Stored entries

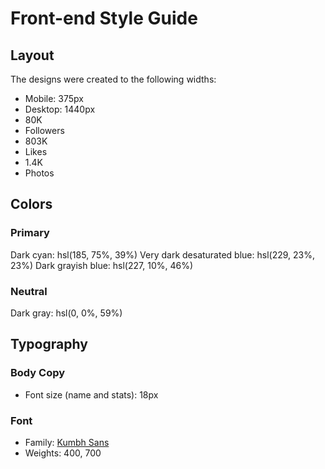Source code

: # Front-end Style Guide

## Layout

The designs were created to the following widths:

- Mobile: 375px
- Desktop: 1440px
- 80K
- Followers
- 803K
- Likes
- 1.4K
- Photos

## Colors

### Primary

Dark cyan: hsl(185, 75%, 39%)
Very dark desaturated blue: hsl(229, 23%, 23%)
Dark grayish blue: hsl(227, 10%, 46%)

### Neutral

Dark gray: hsl(0, 0%, 59%)

## Typography

### Body Copy

- Font size (name and stats): 18px

### Font

- Family: [Kumbh Sans](https://fonts.google.com/specimen/Kumbh+Sans)
- Weights: 400, 700

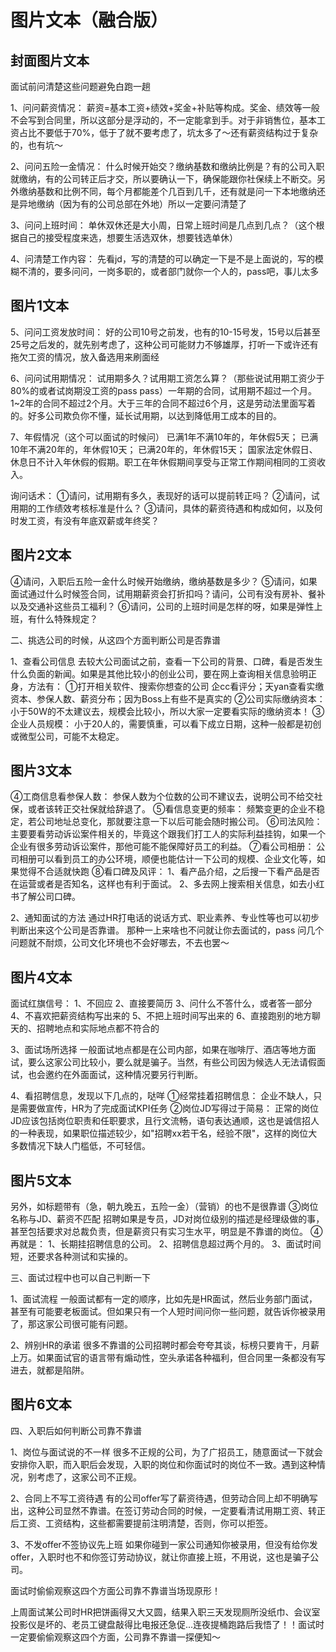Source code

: # 图片文本（融合版）

## 封面图片文本

面试前问清楚这些问题避免白跑一趟

1、问问薪资情况：
薪资=基本工资+绩效+奖金+补贴等构成。奖金、绩效等一般不会写到合同里，所以这部分是浮动的，不一定能拿到手。对于非销售位，基本工资占比不要低于70%，低于了就不要考虑了，坑太多了～还有薪资结构过于复杂的，也有坑～

2、问问五险一金情况：
什么时候开始交？缴纳基数和缴纳比例是？有的公司入职就缴纳，有的公司转正后才交，所以要确认一下，确保能跟你社保续上不断交。另外缴纳基数和比例不同，每个月都能差个几百到几千，还有就是问一下本地缴纳还是异地缴纳（因为有的公司总部在外地）所以一定要问清楚了

3、问问上班时间：
单休双休还是大小周，日常上班时间是几点到几点？（这个根据自己的接受程度来选，想要生活选双休，想要钱选单休）

4、问清楚工作内容：
先看jd，写的清楚的可以确定一下是不是上面说的，写的模糊不清的，要多问问，一岗多职的，或者部门就你一个人的，pass吧，事儿太多

## 图片1文本

5、问问工资发放时间：
好的公司10号之前发，也有的10-15号发，15号以后甚至25号之后发的，就先别考虑了，这种公司可能财力不够雄厚，打听一下或许还有拖欠工资的情况，放入备选用来刷面经

6、问问试用期情况：
试用期多久？试用期工资怎么算？（那些说试用期工资少于80%的或者试岗期没工资的pass pass）一年期的合同，试用期不超过一个月。1~2年的合同不超过2个月。大于三年的合同不超过6个月，这是劳动法里面写着的。好多公司欺负你不懂，延长试用期，以达到降低用工成本的目的。

7、年假情况（这个可以面试的时候问）
已满1年不满10年的，年休假5天；
已满10年不满20年的，年休假10天；
已满20年的，年休假15天；
国家法定休假日、休息日不计入年休假的假期。职工在年休假期间享受与正常工作期间相同的工资收入。

询问话术：
①请问，试用期有多久，表现好的话可以提前转正吗？
②请问，试用期的工作绩效考核标准是什么？
③请问，具体的薪资待遇和构成如何，以及何时发工资，有没有年底双薪或年终奖？

## 图片2文本

④请问，入职后五险一金什么时候开始缴纳，缴纳基数是多少？
⑤请问，如果面试通过什么时候签合同，试用期薪资会打折扣吗？请问，公司有没有房补、餐补以及交通补这些员工福利？
⑥请问，公司的上班时间是怎样的呀，如果是弹性上班，有什么特殊规定？

二、挑选公司的时候，从这四个方面判断公司是否靠谱

1、查看公司信息
去较大公司面试之前，查看一下公司的背景、口碑，看是否发生什么负面的新闻。如果是其他比较小的创业公司，要在网上查询相关信息验明正身，方法有：
①打开相关软件、搜索你想查的公司
企cc看评分；天yan查看实缴资本、参保人数、薪资分布；因为Boss上有些不是真实的
②公司实际缴纳资本：
小于50W的不太建议去，规模会比较小，所以大家一定要看实际的缴纳资本！
③企业人员规模：
小于20人的，需要慎重，可以看下成立日期，这种一般都是初创或微型公司，可能不太稳定。

## 图片3文本

④工商信息看参保人数：
参保人数为个位数的公司不建议去，说明公司不给交社保，或者该转正交社保就给辞退了。
⑤看信息变更的频率：
频繁变更的企业不稳定，若公司地址总变化，那就要注意一下以后可能会随时搬公司。
⑥司法风险：
主要要看劳动诉讼案件相关的，毕竟这个跟我们打工人的实际利益挂钩，如果一个企业有很多劳动诉讼案件，那他可能不能保障好员工的利益。
⑦看公司相册：
公司相册可以看到员工的办公环境，顺便也能估计一下公司的规模、企业文化等，如果觉得不合适就快跑
⑧看口碑及风评：
1、看产品介绍，之后搜一下看产品是否在运营或者是否知名，这样也有利于面试。
2、多去网上搜索相关信息，如去小红书了解公司口碑。

2、通知面试的方法
通过HR打电话的说话方式、职业素养、专业性等也可以初步判断出来这个公司是否靠谱。
那种一上来啥也不问就让你去面试的，pass
问几个问题就不耐烦，公司文化环境也不会好哪去，不去也罢～

## 图片4文本

面试红旗信号：
1、不回应
2、直接要简历
3、问什么不答什么，或者答一部分
4、不喜欢把薪资结构写出来的
5、不把上班时间写出来的
6、直接跑别的地方聊天的、招聘地点和实际地点都不符合的

3、面试场所选择
一般面试地点都是在公司内部，如果在咖啡厅、酒店等地方面试，要么这家公司比较小，要么就是骗子。当然，有些公司因为候选人无法请假面试，也会邀约在外面面试，这种情况要另行判断。

4、看招聘信息，发现以下几点的，哒咩
①经常挂着招聘信息：
企业不缺人，只是需要做宣传，HR为了完成面试KPI任务
②岗位JD写得过于简易：
正常的岗位JD应该包括岗位职责和任职要求，且行文流畅，语句表达通顺，这也是诚信招人的一种表现，如果职位描述较少，如"招聘xx若干名，经验不限"，这样的岗位大多数情况下缺人门槛低，不可轻信。

## 图片5文本

另外，如标题带有（急，朝九晚五，五险一金）（营销）的也不是很靠谱
③岗位名称与JD、薪资不匹配
招聘如果是专员，JD对岗位级别的描述是经理级做的事，甚至包括要求对总裁负责，但是薪资只有实习生水平，明显是不靠谱的岗位。
④再就是：
1、长期挂招聘信息的公司。
2、招聘信息超过两个月的。
3、面试时间短，还要求各种测试和实操的。

三、面试过程中也可以自己判断一下

1、面试流程
一般面试都有一定的顺序，比如先是HR面试，然后业务部门面试，甚至有可能要老板面试。但如果只有一个人短时间问你一些问题，就告诉你被录用了，那这家公司很可能有问题。

2、辨别HR的承诺
很多不靠谱的公司招聘时都会夸夸其谈，标榜只要肯干，月薪上万。如果面试官的语言带有煽动性，空头承诺各种福利，但合同里一条都没有写进去，就都是陷阱。

## 图片6文本

四、入职后如何判断公司靠不靠谱

1、岗位与面试说的不一样
很多不正规的公司，为了广招员工，随意面试一下就会安排你入职，而入职后会发现，入职的岗位和你面试时的岗位不一致。遇到这种情况，别考虑了，这家公司不正规。

2、合同上不写工资待遇
有的公司offer写了薪资待遇，但劳动合同上却不明确写出，这种公司显然不靠谱。在签订劳动合同的时候，一定要看清试用期工资、转正后工资、工资结构，这些都需要提前注明清楚，否则，你可以拒签。

3、不发offer不签协议先上班
如果你碰到一家公司通知你被录用，但没有给你发offer，入职时也不和你签订劳动协议，就让你直接上班，不用说，这也是骗子公司。

面试时偷偷观察这四个方面公司靠不靠谱当场现原形！

上周面试某公司时HR把饼画得又大又圆，结果入职三天发现厕所没纸巾、会议室投影仪是坏的、老员工键盘敲得比电报还急促...连夜提桶跑路后我悟了！！面试时一定要偷偷观察这四个方面，公司靠不靠谱一探便知～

Try it:
Every line above in which the word "blue" occurs needs to be copied.

Answer section:
Very dark desaturated blue: hsl(229, 23%, 23%)
Dark grayish blue: hsl(227, 10%, 46%)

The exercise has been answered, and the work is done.